Doses are adjusted for children, and the standard NLEP child packs (for ages roughly 10-14 years) use rifampicin 450 mg monthly and dapsone 50 mg daily for PB, and for MB add clofazimine 150 mg monthly with 50 mg on alternate days, with further weight-based reduction for younger children.

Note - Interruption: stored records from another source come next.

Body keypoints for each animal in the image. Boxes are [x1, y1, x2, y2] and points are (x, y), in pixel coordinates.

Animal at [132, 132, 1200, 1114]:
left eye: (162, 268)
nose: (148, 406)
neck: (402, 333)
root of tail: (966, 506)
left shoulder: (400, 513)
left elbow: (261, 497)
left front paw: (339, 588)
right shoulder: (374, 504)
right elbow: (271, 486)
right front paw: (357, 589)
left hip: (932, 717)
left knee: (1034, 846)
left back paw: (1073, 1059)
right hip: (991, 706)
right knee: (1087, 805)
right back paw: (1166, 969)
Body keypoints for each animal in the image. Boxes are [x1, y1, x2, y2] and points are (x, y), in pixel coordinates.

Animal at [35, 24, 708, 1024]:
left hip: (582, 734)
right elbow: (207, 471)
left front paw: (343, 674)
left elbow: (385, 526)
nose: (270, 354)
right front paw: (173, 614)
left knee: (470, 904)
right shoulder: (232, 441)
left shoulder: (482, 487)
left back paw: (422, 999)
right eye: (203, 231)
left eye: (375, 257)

Release from treatment (RFT) occurs on completion of the course — 6 monthly doses for PB (taken within a permitted window) and 12 monthly doses for MB. These two regimens — PB = rifampicin + dapsone for 6 months, and MB = rifampicin + dapsone + clofazimine for 12 months — are the standard WHO and NLEP regimens supplied in the NLEP blister packs and are what you must know at the MBBS level; always follow current NLEP operational guidance for any local updates.

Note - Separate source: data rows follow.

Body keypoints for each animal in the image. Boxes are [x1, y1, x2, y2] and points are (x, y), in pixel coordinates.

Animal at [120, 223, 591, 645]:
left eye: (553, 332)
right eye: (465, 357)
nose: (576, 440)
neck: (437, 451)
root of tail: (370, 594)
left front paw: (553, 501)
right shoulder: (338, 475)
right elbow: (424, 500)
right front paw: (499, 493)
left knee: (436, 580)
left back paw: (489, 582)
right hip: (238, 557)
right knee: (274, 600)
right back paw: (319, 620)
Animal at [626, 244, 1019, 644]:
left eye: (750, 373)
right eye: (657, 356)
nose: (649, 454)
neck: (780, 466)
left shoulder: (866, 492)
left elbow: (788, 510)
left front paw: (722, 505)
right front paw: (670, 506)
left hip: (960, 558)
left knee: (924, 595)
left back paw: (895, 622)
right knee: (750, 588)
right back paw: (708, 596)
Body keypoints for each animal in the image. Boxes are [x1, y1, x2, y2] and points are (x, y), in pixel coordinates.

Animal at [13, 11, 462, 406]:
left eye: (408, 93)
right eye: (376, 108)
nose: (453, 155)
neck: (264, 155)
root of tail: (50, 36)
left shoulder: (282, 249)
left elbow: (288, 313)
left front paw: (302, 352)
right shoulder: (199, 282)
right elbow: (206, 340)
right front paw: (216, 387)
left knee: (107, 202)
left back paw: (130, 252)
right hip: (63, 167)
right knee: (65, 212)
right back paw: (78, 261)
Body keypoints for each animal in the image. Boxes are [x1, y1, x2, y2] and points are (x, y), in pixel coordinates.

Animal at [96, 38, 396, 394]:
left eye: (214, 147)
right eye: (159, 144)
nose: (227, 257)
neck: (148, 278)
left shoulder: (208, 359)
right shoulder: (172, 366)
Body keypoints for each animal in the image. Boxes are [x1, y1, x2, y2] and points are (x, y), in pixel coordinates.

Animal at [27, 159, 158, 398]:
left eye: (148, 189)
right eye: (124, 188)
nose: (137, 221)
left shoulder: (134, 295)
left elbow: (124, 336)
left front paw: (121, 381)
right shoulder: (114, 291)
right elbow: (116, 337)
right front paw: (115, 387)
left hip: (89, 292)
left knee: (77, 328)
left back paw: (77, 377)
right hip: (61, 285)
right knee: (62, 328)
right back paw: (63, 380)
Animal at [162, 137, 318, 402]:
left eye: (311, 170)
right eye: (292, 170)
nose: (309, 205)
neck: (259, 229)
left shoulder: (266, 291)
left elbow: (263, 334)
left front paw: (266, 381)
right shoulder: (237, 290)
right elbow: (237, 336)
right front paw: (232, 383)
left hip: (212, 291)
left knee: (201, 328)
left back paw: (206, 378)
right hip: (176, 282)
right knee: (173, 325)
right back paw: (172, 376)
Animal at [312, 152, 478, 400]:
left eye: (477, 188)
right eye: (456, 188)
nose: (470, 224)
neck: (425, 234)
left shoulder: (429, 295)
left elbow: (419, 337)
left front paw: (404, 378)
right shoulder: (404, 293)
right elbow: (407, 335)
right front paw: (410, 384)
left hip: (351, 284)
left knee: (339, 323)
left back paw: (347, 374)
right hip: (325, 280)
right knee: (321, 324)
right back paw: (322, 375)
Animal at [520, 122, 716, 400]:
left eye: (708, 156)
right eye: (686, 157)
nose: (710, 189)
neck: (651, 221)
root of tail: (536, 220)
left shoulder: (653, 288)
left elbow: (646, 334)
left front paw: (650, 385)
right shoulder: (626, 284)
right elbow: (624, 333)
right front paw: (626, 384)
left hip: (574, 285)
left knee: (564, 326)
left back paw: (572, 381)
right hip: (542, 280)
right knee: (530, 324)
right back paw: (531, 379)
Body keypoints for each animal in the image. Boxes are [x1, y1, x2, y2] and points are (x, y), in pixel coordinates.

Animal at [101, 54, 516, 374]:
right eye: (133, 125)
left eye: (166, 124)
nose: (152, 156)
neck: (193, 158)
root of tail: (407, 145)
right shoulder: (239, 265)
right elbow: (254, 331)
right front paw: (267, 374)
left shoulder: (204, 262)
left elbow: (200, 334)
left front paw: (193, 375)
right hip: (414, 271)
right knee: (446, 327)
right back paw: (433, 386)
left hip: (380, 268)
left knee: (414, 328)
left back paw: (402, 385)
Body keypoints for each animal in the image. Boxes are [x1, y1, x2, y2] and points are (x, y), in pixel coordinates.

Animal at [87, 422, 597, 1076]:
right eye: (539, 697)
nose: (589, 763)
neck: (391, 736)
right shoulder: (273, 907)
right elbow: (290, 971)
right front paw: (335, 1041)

Side-by-side medical table comparing PB-MDT and MB-MDT leprosy regimens, including adult doses, paediatric doses, treatment duration, and blister pack colours.

PB-MDT vs MB-MDT in Leprosy

Panel A: PB-MDT regimen showing rifampicin 600 mg monthly supervised, dapsone 100 mg daily, no clofazimine, 6-month duration, paediatric 10-14 year dose, and PB blister pack colours. Panel B: MB-MDT regimen showing rifampicin 600 mg monthly supervised, clofazimine 300 mg monthly supervised plus 50 mg daily, dapsone 100 mg daily, 12-month duration, paediatric 10-14 year dose, and MB blister pack colours. Bottom banner: Positive slit-skin smear memory rule: smear positive equals MB leprosy, requiring the 12-month three-drug regimen.

Regimens to commit to memory:
- PB-MDT (6 months): rifampicin 600 mg monthly (supervised) + dapsone 100 mg daily. No clofazimine.
- MB-MDT (12 months): rifampicin 600 mg monthly + clofazimine 300 mg monthly (both supervised) + clofazimine 50 mg daily + dapsone 100 mg daily.
- A positive smear = MB = the 12-month three-drug regimen, regardless of lesion count.

SELF-CHECK

What is the correct standard WHO/NLEP regimen for an adult with MULTIBACILLARY leprosy?

A. Rifampicin + dapsone for 6 months

B. Rifampicin + dapsone + clofazimine for 12 months

C. Rifampicin + clofazimine for 6 months

D. Dapsone alone for 12 months

Reveal Answer

Answer: B. Rifampicin + dapsone + clofazimine for 12 months

Multibacillary (MB) leprosy is treated with three drugs — rifampicin (600 mg monthly, supervised), dapsone (100 mg daily), and clofazimine (300 mg monthly supervised plus 50 mg daily) — for 12 months. Option 1 is the paucibacillary (PB) regimen (rifampicin + dapsone for 6 months), which omits clofazimine and uses half the duration — giving it to an MB patient is under-treatment. Dapsone monotherapy (option 4) is never used because it breeds resistance. The defining errors to avoid are dropping clofazimine from MB or shortening the 12-month course.